For the MDA-MB-231 xenograft tumor growth experiment, a total of 10 female BALB/c mice at 5 weeks of age (Vital River, Beijing) were randomly divided into 2 groups. MDA-MB-231-sh-Control and MDA-MB-231-sh#2 ERCC6L cells (4 × 106 cells/point subcutaneously) were injected into inguen at two sides of each mouse. Tumor sizes in two groups were measured twice per week for one month using vernier calipers once tumors became palpable. Tumor volume was calculated using the following equation: tumor volume (mm3) = (length × width2)/2. All mice were sacrificed at the end of the experiment and tumors were harvested and weighed.

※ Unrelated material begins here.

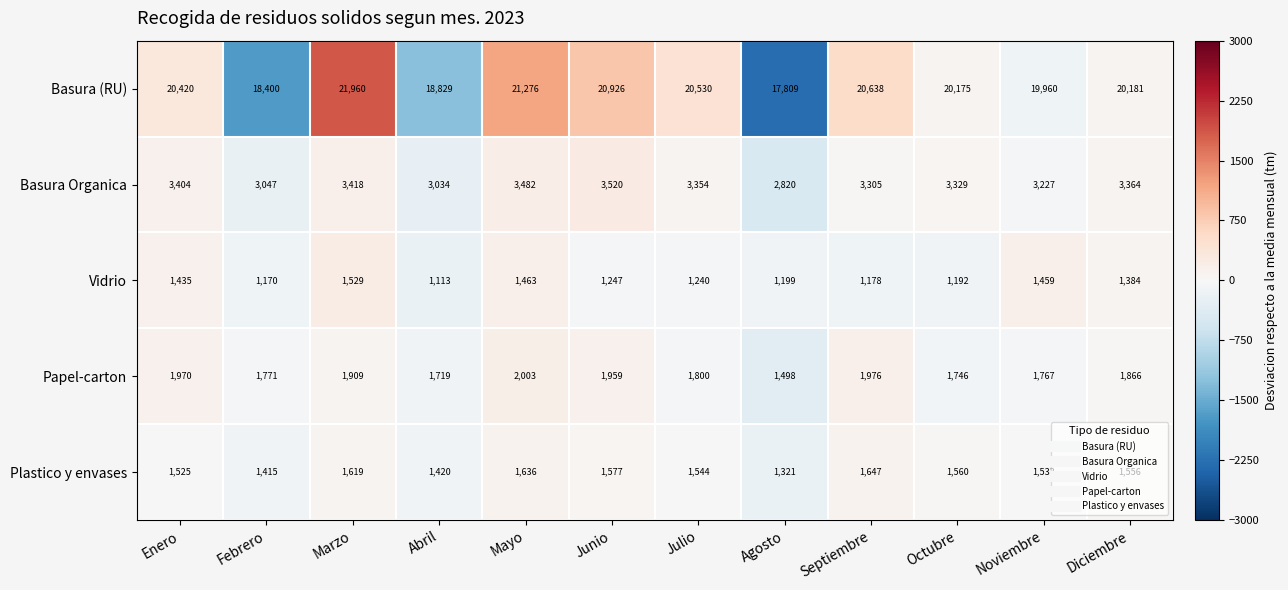

Rank the series at Mayo from highest to lowest value.

Basura (RU), Basura Organica, Papel-carton, Plastico y envases, Vidrio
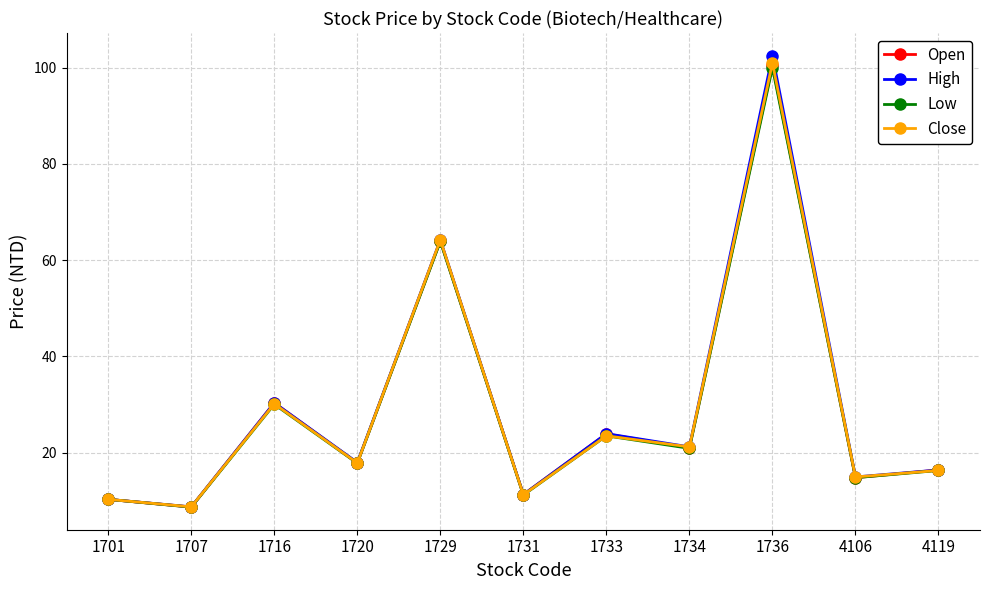

At which label does Low reach its minimum?

1707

After ERCC6L silencing, total RNA was isolated using Trizol reagent according to the manufacturer's instructions. Poly(A) mRNA was isolated using oligo (dT) beads from 1 μg of total RNA for each sample. The construction of RNA-seq library was based on TruSeqTM RNA library preparation protocol. RNA-seq was completed by Novogene company (Bejing, China). The raw data of RNA-seq were processed using CASAVA V1.6 package. The quality control of each sample was accomplished using FASTQC V2_1.2.10. Clean reads were used in the whole analysis process.

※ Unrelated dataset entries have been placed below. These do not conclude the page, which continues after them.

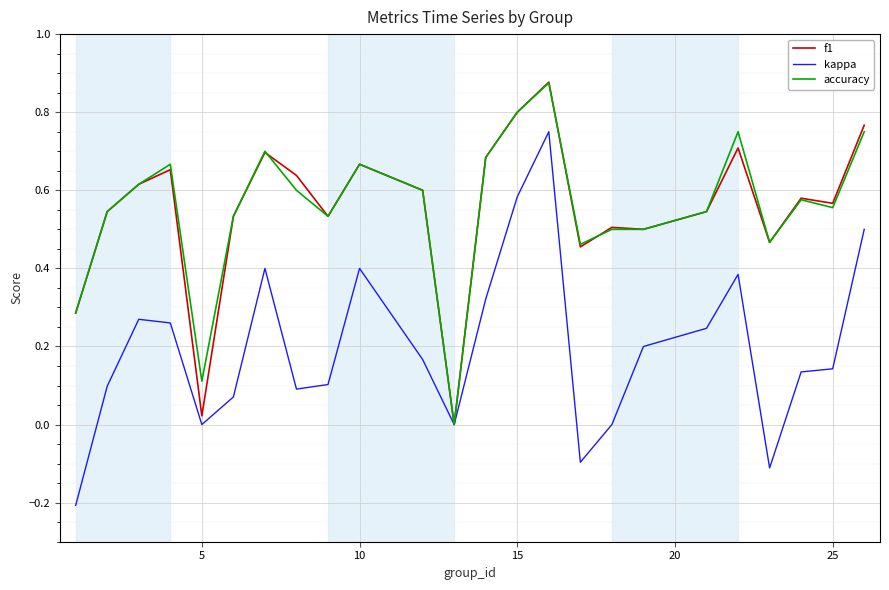

Which series has the widest spread of values?

kappa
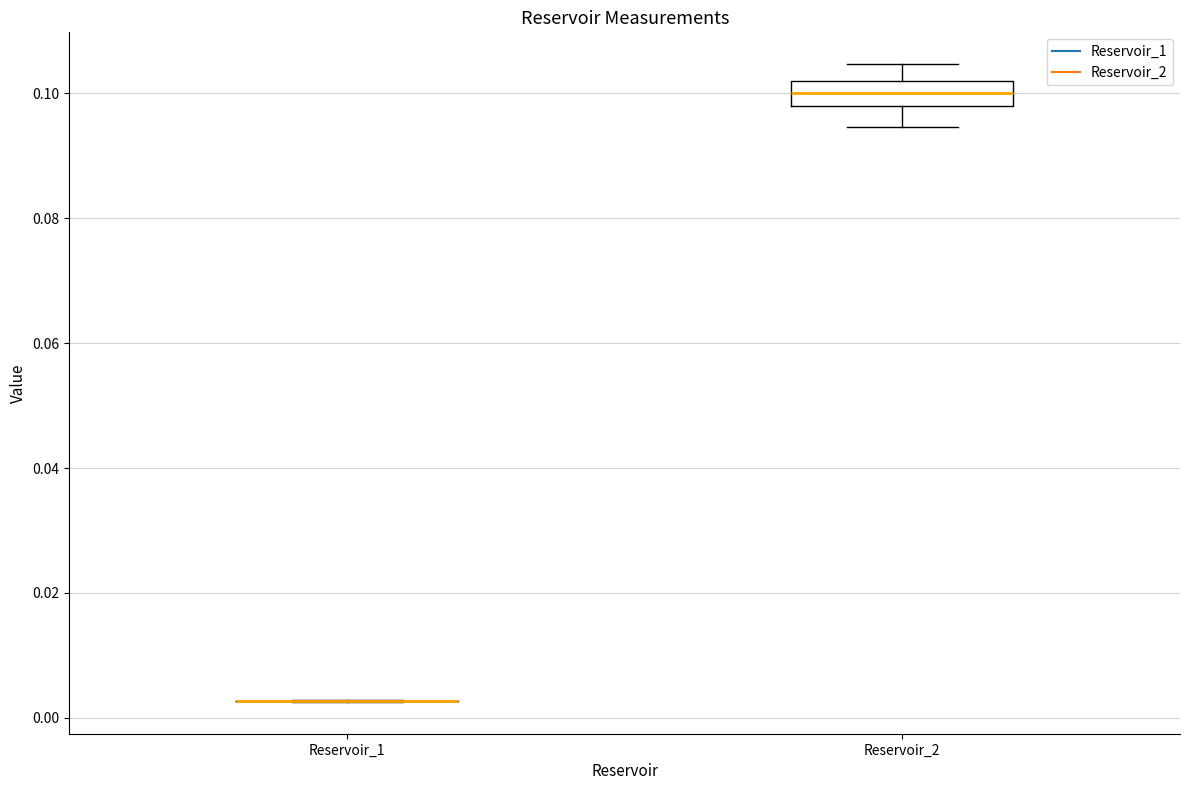

Reading left to right, read every box against the y-axis: the position of its median line, the range the box covers, and the ends of its whiskers. The values are not printed on the chart, so give them approximately, as read against the axis.

Reservoir_1: box collapsed to a line at 0.002, whiskers 0.002 to 0.002
Reservoir_2: median 0.100, box 0.098 to 0.102, whiskers 0.094 to 0.104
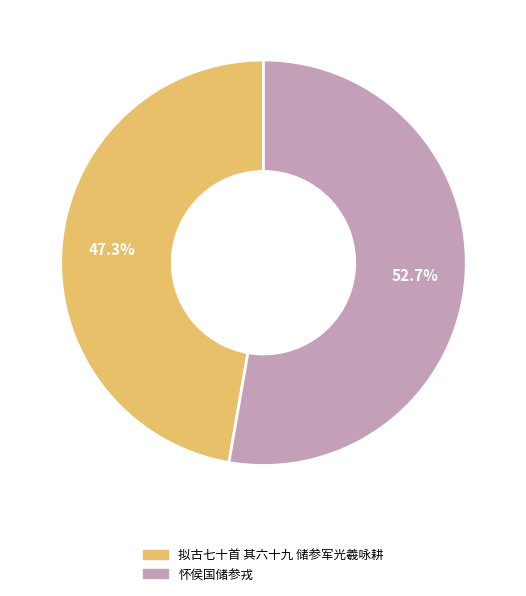

Combined, what portion of the pie is 拟古七十首 其六十九 储参军光羲咏耕 and 怀侯国储参戎?

100.0%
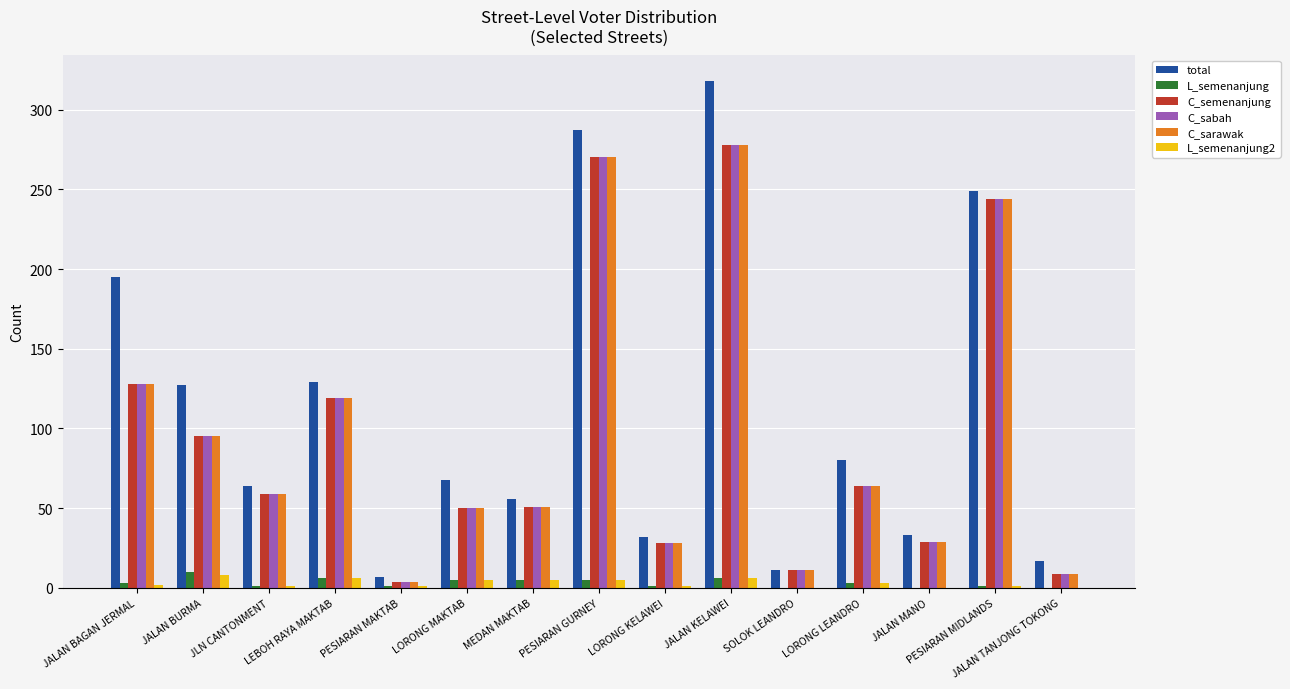

What is the sum of all C_semenanjung values?

1439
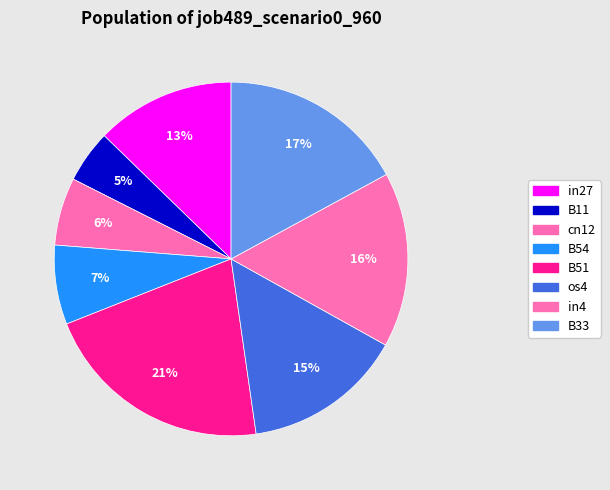

To the nearest percent, what is the difference between the largest and smallest slice percentages?

16%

The human genomic data hg 19 build and gene annotation information was downloaded from UCSC database (http://genome.ucsc.edu/). We mapped the clean reads onto human genome hg 19 build using the alignment software Bowtie2 (https://sourceforge.net/projects/bowtie-bio/files/bowtie2/2.2.5/). Then we obtained transcript quantification from RNA-Seq data and calculated gene expression level using RSEM V1.1.17 software (http://deweylab.github.io/RSEM/). To estimate the level of gene expression, the reads count was transformed into reads per kilo bases per million mapped reads (RPKM) which reflects the abundance of gene expression . The values of each individual sample were divided by 75 percentile to compare gene expression levels among samples. We identified differentially expressed genes using NOISeq package . The Generic Annotation File (GAF) that provides all of our annotations for genes was downloaded from TCGA database (https://tcga-data.nci.nih.gov/tcgafiles).
Gene ontology biological process and pathway were analyzed using the David database (https://david.ncifcrf.gov/). Gene list for biological process and pathway was got from GeneCards (http://www.genecards.org).
Statistical analyses were performed using R software (V 2.6) (http://www.R-project.org/). P values less than 0.05 were considered statistically significant. In RNA-seq analysis, probability of gene expression difference > 0.8 is considered differentially expressed.
This work was supported by grants from the Chinese Academy of Sciences (KJZD-EW-L14 and QYZDB-SSW-SMC020), National Basic Research Program of China (2012CB518205), the National Natural Science Foundation of China (81272309, 31322029, 81500670 and 81671404), and grant from the Youth Innovation Promotion Association of Chinese Academy of Sciences (to Y.H.H).
CONFLICTS OF INTEREST
The authors declare no conflicting financial interests.